Tropical cyclones (TCs) rank among the most destructive natural hazards, yet their forecasting faces fundamental trade-offs: numerical weather prediction (NWP) models are computationally prohibitive and struggle to leverage historical data, while existing deep learning (DL)-based intelligent models are variable-specific and deterministic, which fail to generalize across different forecasting variables.
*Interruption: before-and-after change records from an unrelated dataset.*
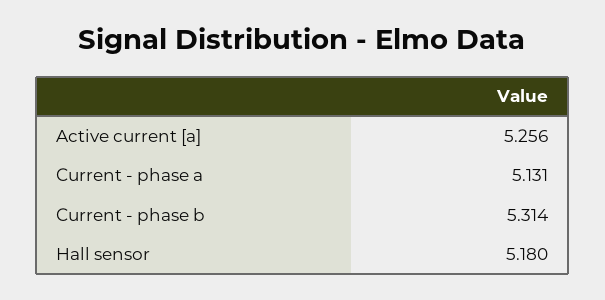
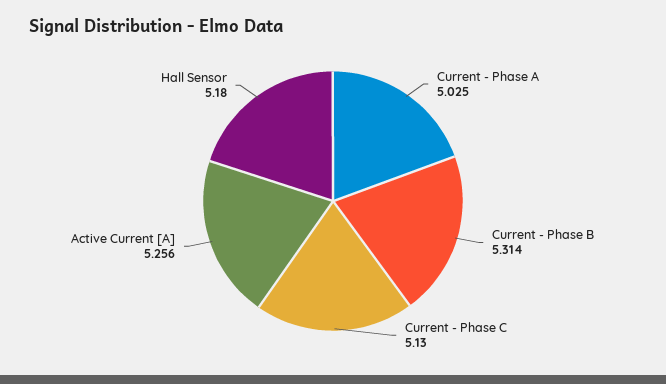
Current - phase a: 5.131 -> 5.025
Current - Phase C: none -> 5.13

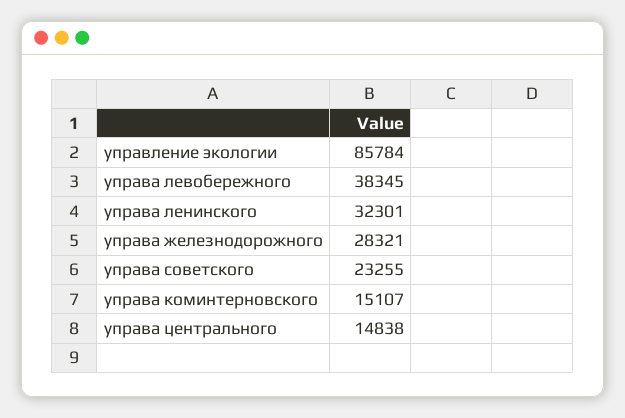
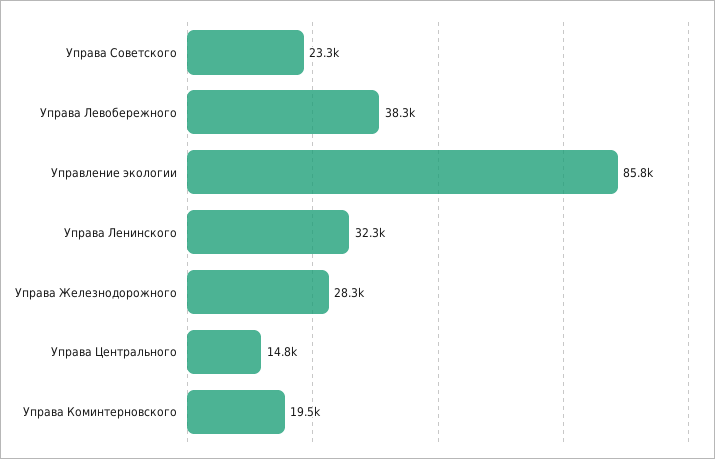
управа коминтерновского: 15107 -> 19500

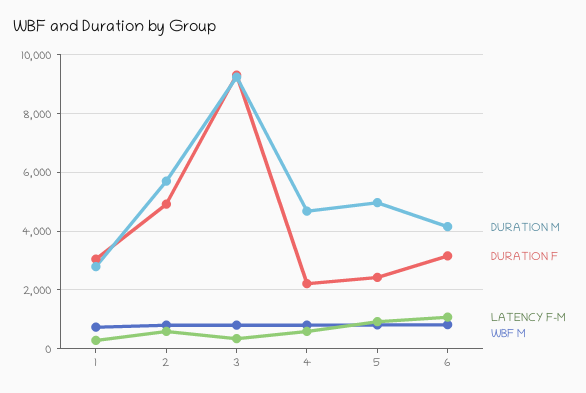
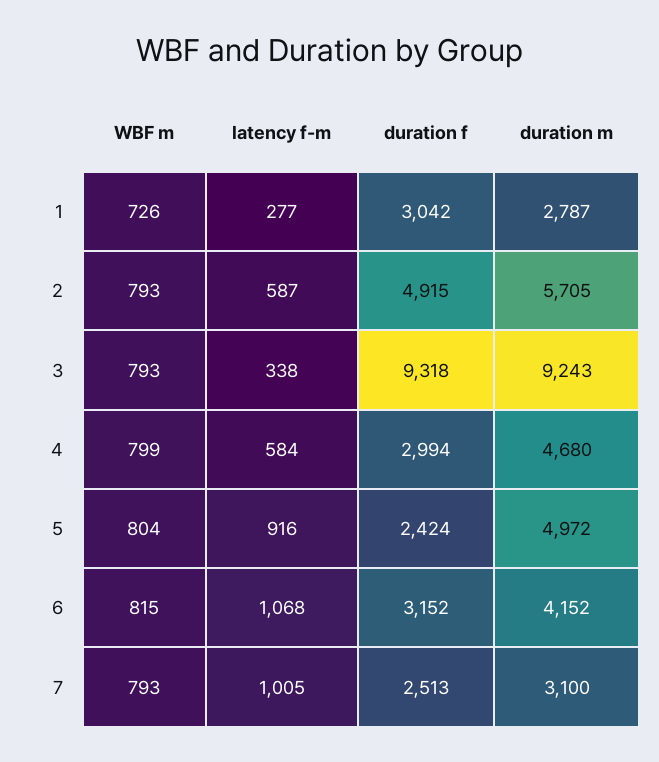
DURATION F, 4: 2250 -> 2994
WBF M, 7: none -> 793
LATENCY F-M, 7: none -> 1005
DURATION F, 7: none -> 2513
DURATION M, 7: none -> 3100

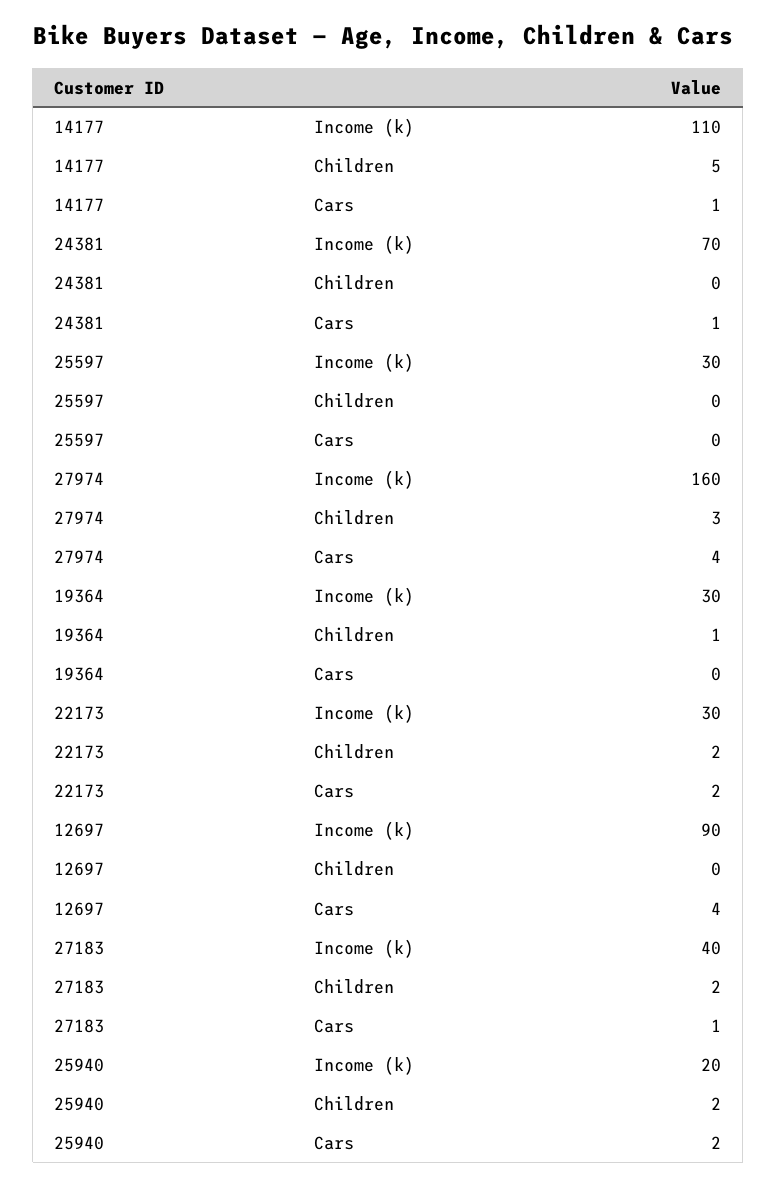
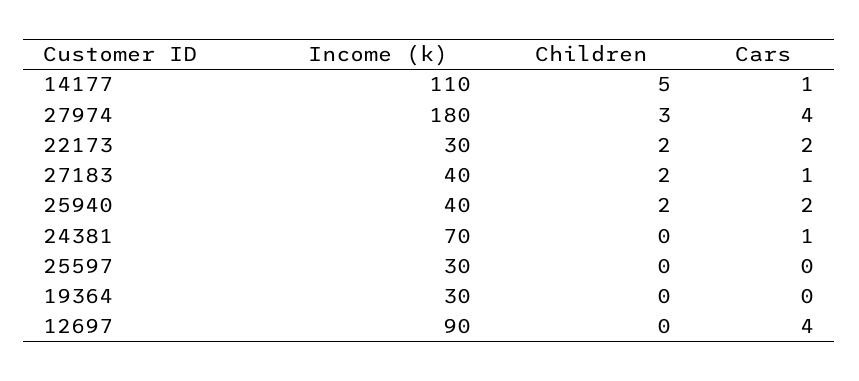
27974, Income (k): 160 -> 180
19364, Children: 1 -> 0
25940, Income (k): 20 -> 40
Here we present CycloneMAE, a scalable multi-task forecasting model that learns transferable TC representations from multi-modal data using a TC structure-aware masked autoencoder. By coupling a discrete probabilistic gridding mechanism with a pre-train/fine-tune paradigm, CycloneMAE simultaneously delivers deterministic forecasts and probability distributions. Evaluated across five global ocean basins, CycloneMAE outperforms leading NWP systems in pressure and wind forecasting up to 120 hours and in track forecasting up to 24 hours. Attribution analysis via integrated gradients reveals physically interpretable learning dynamics: short-term forecasts rely predominantly on the internal core convective structure from satellite imagery, whereas longer-term forecasts progressively shift attention to external environmental factors. Our framework establishes a scalable, probabilistic, and interpretable pathway for operational TC forecasting.